Unsuccessful in love
and in her 30s, she wants a baby, so chooses an old college chum, Guy
(Travis Fimmel), as a sperm donor. Alas, she then meets John Harding
(Ethan Hawke, no stranger to films about infidelity), falls for him and,
offscreen, apparently induces him to leave his wife, Georgette (Julianne
Moore), and marries him. We don’t see that because the film suddenly
jumps forward two years when we see Maggie and John married with one
child of hers and caring for John’s children, too.
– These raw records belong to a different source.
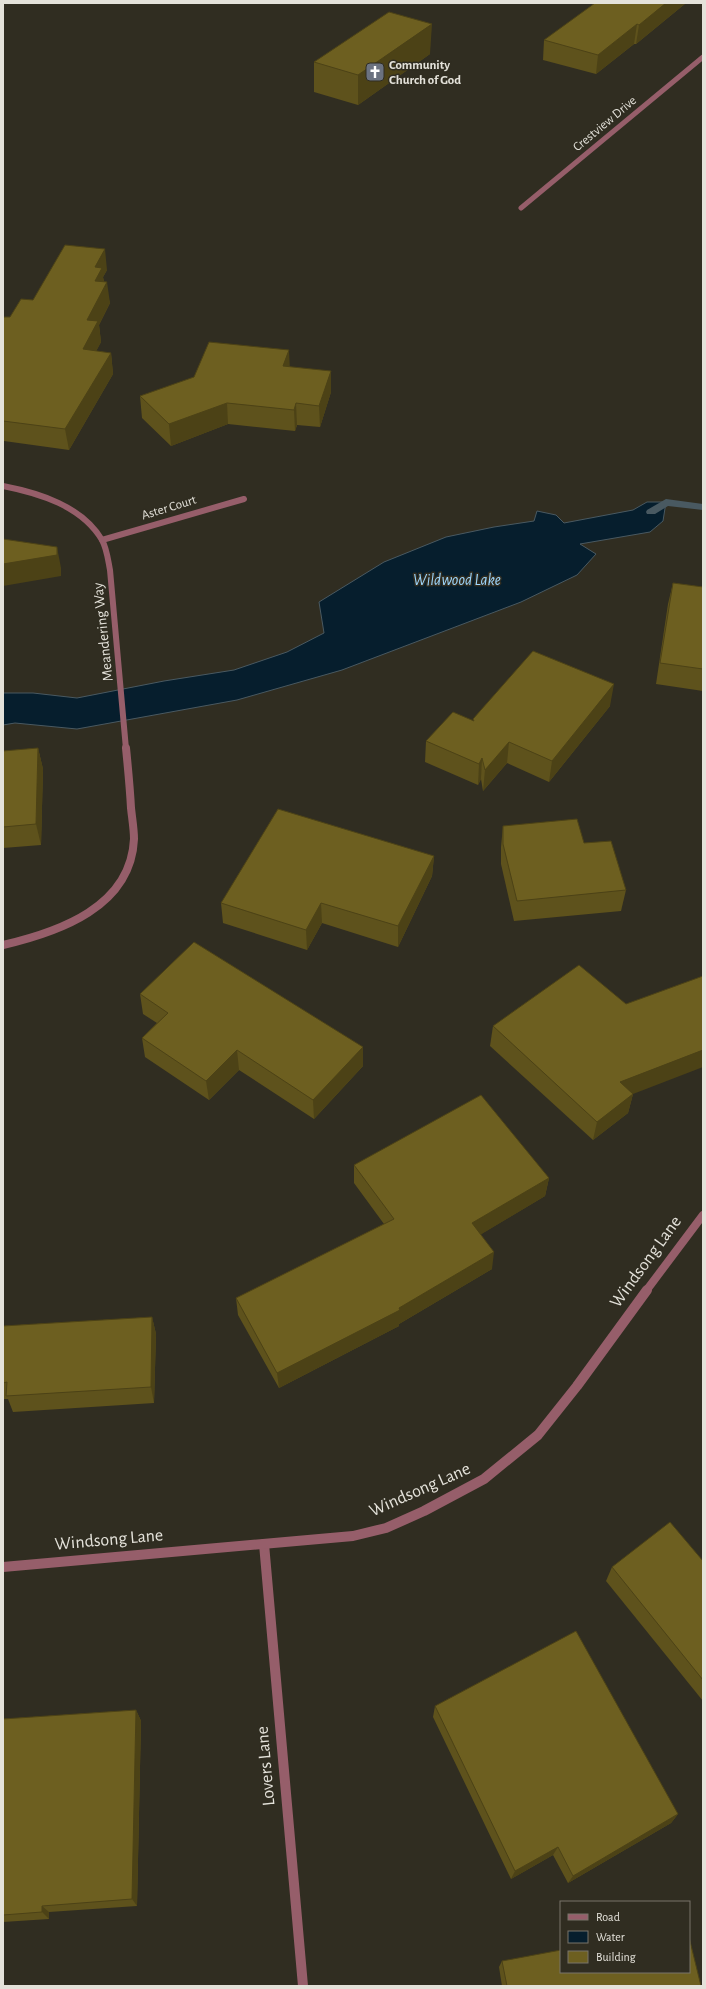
<svg xmlns="http://www.w3.org/2000/svg" width="706" height="1989" viewBox="0 0 706 1989" font-family="'Alegreya Sans',sans-serif">
<style>
.water{fill:#061e2d;stroke:#495961}
.lines{fill:none;stroke-linecap:round;stroke-linejoin:round}
.stream{fill:#495961;fill-rule:evenodd}
.street-far3{stroke:#965e6a;stroke-width:5}
.street-far2{stroke:#965e6a;stroke-width:6}
.street-far1{stroke:#965e6a;stroke-width:8}
.street{stroke:#965e6a;stroke-width:10}
.wall{fill:#5e521c}
.shaded-wall{fill:#4c4216}
.building{fill:#6d5f20;stroke:#4c4216}
.labels{text-anchor:middle;dominant-baseline:central;stroke-width:3;stroke-linejoin:round;paint-order:stroke}
.far-poi-label{font-size:13px;font-weight:bold;fill:#e4e2da;stroke:#302d21;text-anchor:start}
.far-street-label{font-size:13px;fill:#e4e2da;stroke:#302d21}
.street-label{font-size:15px;fill:#e4e2da;stroke:#302d21}
.water-label{font-size:16px;font-style:italic;fill:#9ed8ff;stroke:#302d21}
.near-street-label{font-size:18px;fill:#e4e2da;stroke:#302d21}
</style>
<rect width="100%" height="100%" fill="#302d21"/>
<polygon class="water" points="647,502 666,502 663,521 650,532 580,544 596,554 577,575 521,602 342,670 237,700 77,729 15,723 3,725 3,693 33,693 77,698 164,681 234,670 287,652 324,633 319,602 384,562 446,537 494,527 534,521 537,511 556,515 564,523 633,510"/>
<g class="lines">
<polygon class="stream" points="666,499 703,504 703,510 668,506 655,514 647,514 646,512 647,510"/>
<polyline class="street-far3" points="521,208 703,57"/>
<g class="street-far2">
<path d="M3,486C39,493 82,506 102,540C107,549 108,560 110,570L126,749"/>
<polyline points="102,540 244,499"/>
</g>
<g class="street-far1">
<path d="M3,945C59,932 131,907 134,839C134,829 132,818 131,808C130,788 128,768 126,748"/>
<polyline points="646,1291 703,1215"/>
</g>
<g class="street">
<polyline points="264,1544 303,1986"/>
<polyline points="3,1567 353,1536 386,1528 424,1511 484,1479 538,1435 577,1386 647,1290"/>
</g>
</g>
<g class="wall">
<polygon points="686,3 636,44 634,44 596,74 543,60 544,40"/>
<polygon points="430,54 358,105 314,92 314,62"/>
<polygon points="107,270 103,277 104,282 110,303 99,325 101,342 96,351 111,353 113,374 69,450 4,441 3,443 3,319 10,317 33,300"/>
<polygon points="289,366 331,392 320,427 297,425 295,431 228,424 171,446 142,418 140,396"/>
<polygon points="673,583 703,587 703,691 656,684 668,604"/>
<polygon points="610,706 549,782 507,763 483,791 481,779 478,785 425,762 426,741 473,721 473,719"/>
<polygon points="38,748 43,769 41,845 3,848 3,751"/>
<polygon points="503,826 584,843 626,890 621,911 514,921 501,864 501,847"/>
<polygon points="434,856 432,876 398,947 322,923 307,950 223,923 221,903"/>
<polygon points="140,994 363,1066 314,1119 239,1070 209,1100 145,1057 142,1038 157,1023 143,1014"/>
<polygon points="493,1026 633,1094 628,1113 593,1140 490,1046"/>
<polygon points="354,1165 549,1178 545,1196 481,1234 492,1269 399,1324 399,1326 279,1388 238,1315 236,1298 384,1224 354,1183"/>
<polygon points="152,1317 156,1334 154,1403 13,1412 8,1399 3,1399 3,1326"/>
<polygon points="703,1561 703,1701 606,1581 612,1567"/>
<polygon points="435,1706 678,1814 671,1823 568,1883 553,1855 511,1879 433,1717"/>
<polygon points="136,1710 141,1721 137,1906 49,1912 49,1919 3,1922 3,1719"/>
<polygon points="502,1961 701,1986 502,1986 499,1967"/>
</g>
<g class="shaded-wall">
<polygon points="666,3 686,3 636,44 639,25"/>
<polygon points="432,24 430,54 358,105 358,75"/>
<polygon points="637,24 634,44 596,74 598,55"/>
<polygon points="105,249 107,270 103,277 105,287 107,282 110,303 99,325 101,342 86,371 83,349 87,320 95,281 95,267"/>
<polygon points="289,350 290,371 283,366"/>
<polygon points="111,353 113,374 69,450 65,429"/>
<polygon points="331,371 331,392 320,427 319,406"/>
<polygon points="227,403 228,424 171,446 169,424"/>
<polygon points="296,403 297,425 295,431 294,410"/>
<polygon points="57,547 61,568 61,576 3,586 3,564"/>
<polygon points="614,684 610,706 549,782 552,761"/>
<polygon points="509,742 507,763 483,791 485,770"/>
<polygon points="38,748 43,769 41,845 36,824"/>
<polygon points="482,758 481,779 478,785 479,764"/>
<polygon points="434,856 432,876 398,947 398,926"/>
<polygon points="321,903 322,923 307,950 306,930"/>
<polygon points="363,1047 363,1066 314,1119 313,1100"/>
<polygon points="237,1050 239,1070 209,1100 206,1081"/>
<polygon points="703,1050 703,1067 633,1094 628,1113 593,1140 597,1122 620,1082"/>
<polygon points="549,1178 545,1196 470,1241 472,1223"/>
<polygon points="494,1252 492,1269 399,1324 399,1326 279,1388 277,1373 399,1308"/>
<polygon points="152,1317 156,1334 154,1403 151,1387"/>
<polygon points="136,1710 141,1721 137,1906 132,1899"/>
<polygon points="678,1814 671,1823 568,1883 573,1876"/>
<polygon points="558,1847 553,1855 511,1879 515,1871"/>
<polygon points="42,1906 49,1912 49,1919 42,1912"/>
</g>
<g class="building">
<polygon points="595,3 666,3 639,25 637,24 598,55 544,40"/>
<polygon points="389,12 432,24 358,75 314,62"/>
<polygon points="65,245 105,249 95,267 102,268 95,281 107,282 87,320 98,321 83,349 111,353 65,429 3,421 3,319 4,317 10,317 21,299 33,300"/>
<polygon points="209,342 289,350 283,366 331,371 319,406 296,403 294,410 227,403 169,424 140,396 194,377"/>
<polygon points="3,539 57,547 57,555 3,564"/>
<polygon points="673,583 703,587 703,669 660,663"/>
<polygon points="533,651 614,684 552,761 509,742 485,770 482,758 479,764 426,741 453,712 474,721 473,719"/>
<polygon points="38,748 36,824 3,827 3,751"/>
<polygon points="278,809 434,856 398,926 321,903 306,930 221,903"/>
<polygon points="577,819 584,843 611,841 626,890 517,901 503,844 503,826"/>
<polygon points="194,942 363,1047 313,1100 237,1050 206,1081 142,1038 168,1013 140,994"/>
<polygon points="579,965 626,1004 703,976 703,1050 620,1082 633,1094 597,1122 493,1026"/>
<polygon points="481,1095 549,1178 472,1223 494,1252 399,1308 400,1310 277,1373 236,1298 394,1219 354,1165"/>
<polygon points="152,1317 151,1387 6,1396 7,1382 3,1383 3,1326"/>
<polygon points="670,1522 703,1561 703,1680 612,1567"/>
<polygon points="576,1631 678,1814 573,1876 558,1847 515,1871 435,1706"/>
<polygon points="136,1710 132,1899 42,1906 42,1912 3,1915 3,1719"/>
<polygon points="689,1937 701,1986 507,1986 502,1961 561,1950 561,1972 689,1972"/>
</g>
<defs>
<symbol id="church-square" viewBox="-11 -11 22 22"><rect x="-9" y="-9" width="18" height="18" rx="4" fill="#6b7280" stroke="#302d21"/><path d="M-1.2-6h2.4v3.5h3.3v2.4h-3.3V6h-2.4V-.1h-3.3v-2.4h3.3Z" fill="#fff"/></symbol>
</defs>
<g fill-rule="evenodd">
<use href="#church-square" x="364" y="61" width="22" height="22"/>
</g>
<g class="labels">
<g class="far-poi-label">
<text x="389" y="65">Community<tspan x="389" dy="15">Church of God</tspan></text>
</g>
<g class="far-street-label">
<text transform="translate(605 124) rotate(-40)">Crestview Drive</text>
<text transform="translate(169 508) rotate(-17)">Aster Court</text>
</g>
<g class="street-label">
<text transform="translate(103 632) rotate(-96)">Meandering Way</text>
</g>
<g class="water-label">
<text x="457" y="580">Wildwood Lake</text>
</g>
<g class="near-street-label">
<text transform="translate(646 1262) rotate(-54)">Windsong Lane</text>
<text transform="translate(420 1490) rotate(-24)">Windsong Lane</text>
<text transform="translate(109 1540) rotate(-5)">Windsong Lane</text>
<text transform="translate(266 1766) rotate(-95)">Lovers Lane</text>
</g>
</g>
<rect width="706" height="1989" fill="none" stroke="#e4e2da" stroke-width="8"/>
<rect x="560" y="1901" width="130" height="72" fill="#302d21" stroke="#78756b"/>
<rect x="568" y="1914" width="20" height="6" fill="#965e6a" stroke="#78756b"/>
<text x="596" y="1921" font-size="12" fill="#e4e2da">Road</text>
<rect x="568" y="1931" width="20" height="12" fill="#061e2d" stroke="#78756b"/>
<text x="596" y="1941" font-size="12" fill="#e4e2da">Water</text>
<rect x="568" y="1951" width="20" height="12" fill="#6d5f20" stroke="#78756b"/>
<text x="596" y="1961" font-size="12" fill="#e4e2da">Building</text>
</svg>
But Maggie is immune
to feelings of guilt or thoughts that breaking up a marriage isn’t
exactly “ethical.” One thing she is, is comfortable in her own skin and
completely willing to do anything that will make her happy.
However, when her
marriage doesn’t seem to be working out to her satisfaction, she then
goes on to meet Georgette and things progress from there.
The script is witty
and the acting very good. As it progresses to its not unexpected
denouement (if you’ve been paying attention), we also learn that she has
been less than honest in other things, too. Ah, that’s what makes her
such an intriguing character. Who was it who said that women are
inscrutable?
Writer/director
Rebecca Miller has shrewdly painted Georgette as appearing to be a
controlling, manipulative person as a contrast to Maggie who appears to
be just the opposite. But at the end we realize that things and people
are often not what they appear to be.